The prized items among Highway's collection are the teeth of, he claims, Plato, Michel de Montaigne and Virginia Woolf, among other luminaries – though they are in fact his own, ripped from his mouth years before. The scripts of the resulting auctions provide some of the most entertaining passages in the book: "Our penultimate lot, ladies and gentleman," begins one of the Hyperbolics, "exudes an air of mystical melancholy. The tooth itself is crocodilian, but its aura is almost angelic. Note the curve, it is like a wing in ascent." The Allegorics, meanwhile, are short narrative passages that read like miniature fairy tales; in one, 19th-century Spanish writer Miguel de Unamuno (who appears elsewhere as a creepy adulterer) fails to buy his peg-legged wife the right eggs, and another features Hegel pestered at a Chinese restaurant by a succession of weeping midgets impersonating the giants of Russian literature.

What else?
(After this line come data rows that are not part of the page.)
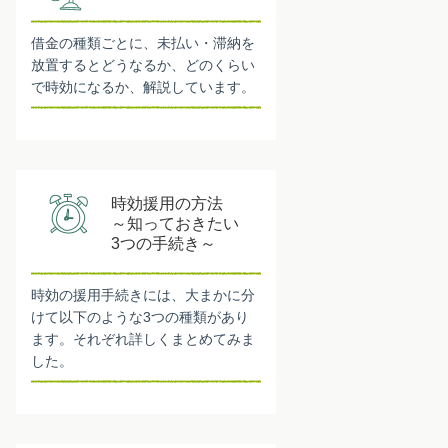
借金の種類ごとに、未払い・滞納を
放置するとどうなるか、どのくらい
で時効になるか、解説しています。
時効援用の方法
～知っておきたい
3つの手続き～
時効の援用手続きには、大まかに分
けて以下のような3つの種類があり
ます。それぞれ詳しくまとめてみま
した。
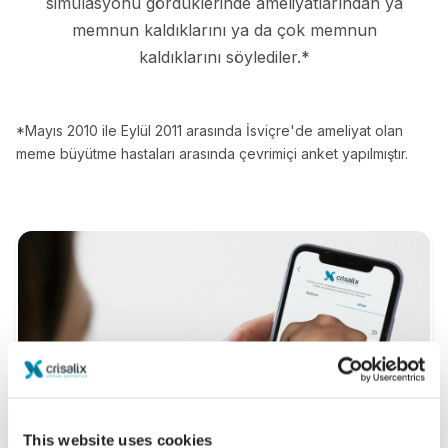
simülasyonu gördüklerinde ameliyatlarından ya
memnun kaldıklarını ya da çok memnun
kaldıklarını söylediler.*
*Mayıs 2010 ile Eylül 2011 arasında İsviçre'de ameliyat olan
meme büyütme hastaları arasında çevrimiçi anket yapılmıştır.
This website uses cookies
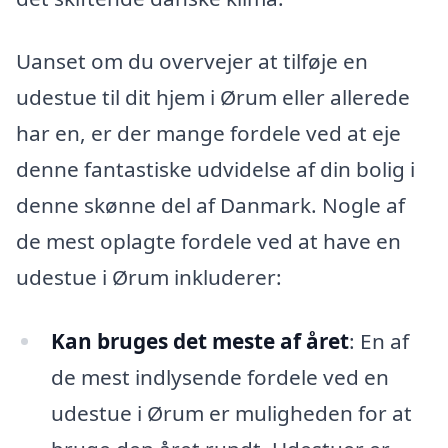
Uanset om du overvejer at tilføje en
udestue til dit hjem i Ørum eller allerede
har en, er der mange fordele ved at eje
denne fantastiske udvidelse af din bolig i
denne skønne del af Danmark. Nogle af
de mest oplagte fordele ved at have en
udestue i Ørum inkluderer:
Kan bruges det meste af året
: En af
de mest indlysende fordele ved en
udestue i Ørum er muligheden for at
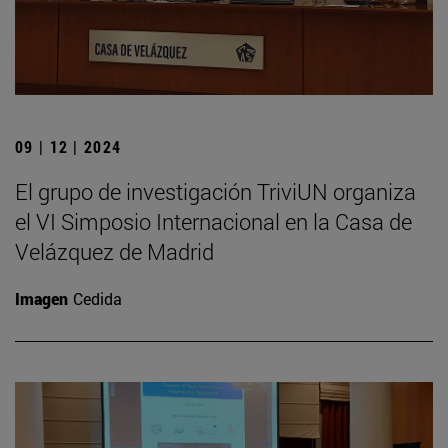
09 | 12 | 2024
El grupo de investigación TriviUN organiza
el VI Simposio Internacional en la Casa de
Velázquez de Madrid
Imagen
Cedida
Absurdist fortune cookies ("Put your words in the mouth of your stomach"), Marilyn Monroe's teeth crafted into dentures and plenty of literary allusions, or at least name-dropping: The Chilean novelist Alejandro Zambra runs a nursery and the Nicaraguan poet Ruben Dario owns a newspaper stand. All this is framed as Highway's first-person memoir – which is then recast by the book's actual author, Voragine, whom Highway has commissioned as narrator. "When Highway first began to recount his stories to me," Voragine claims in the book's penultimate chapter, "I thought he was a compulsive liar. But then, living with him, I realized that it had less to do with lying than surpassing the truth."

The same idea is echoed throughout the book. "In other words," Highway, via Voragine, explains, "as the great Quintilian had once said, by means of my hyperbolics, I could restore an object's value through 'an elegant surpassing of the truth.' This means that the stories I would tell about the lots would all be based on facts that were, occasionally, exaggerated or, to put it another way better illuminated." What Highway (and Luiselli) is really hawking is fantasy, a sort of shared experience of faith in the improbable – the art of storytelling, essentially, to which The Story of My Teeth pays manic veneration.

Luiselli worked closely with her translator, Christina MacSweeney, on the English versions of her two previous books: Sidewalks, a collection of essays, and the stunningly good novel, Faces in the Crowd. The translation of The Story of My Teeth includes a final chapter not just adapted but written by MacSweeney, who provides a "Chronologic" timeline that contextualizes the novel's fiction with relevant historical events. "This book began as a collaboration," Luiselli writes in the afterword, "and I like to think of it as an ongoing one, where every new layer modifies the entire content completely." It's a capacious, exciting way to think of fiction: A story that offers a dynamic space for every reader and interpretation, forever shifting what the novel might mean.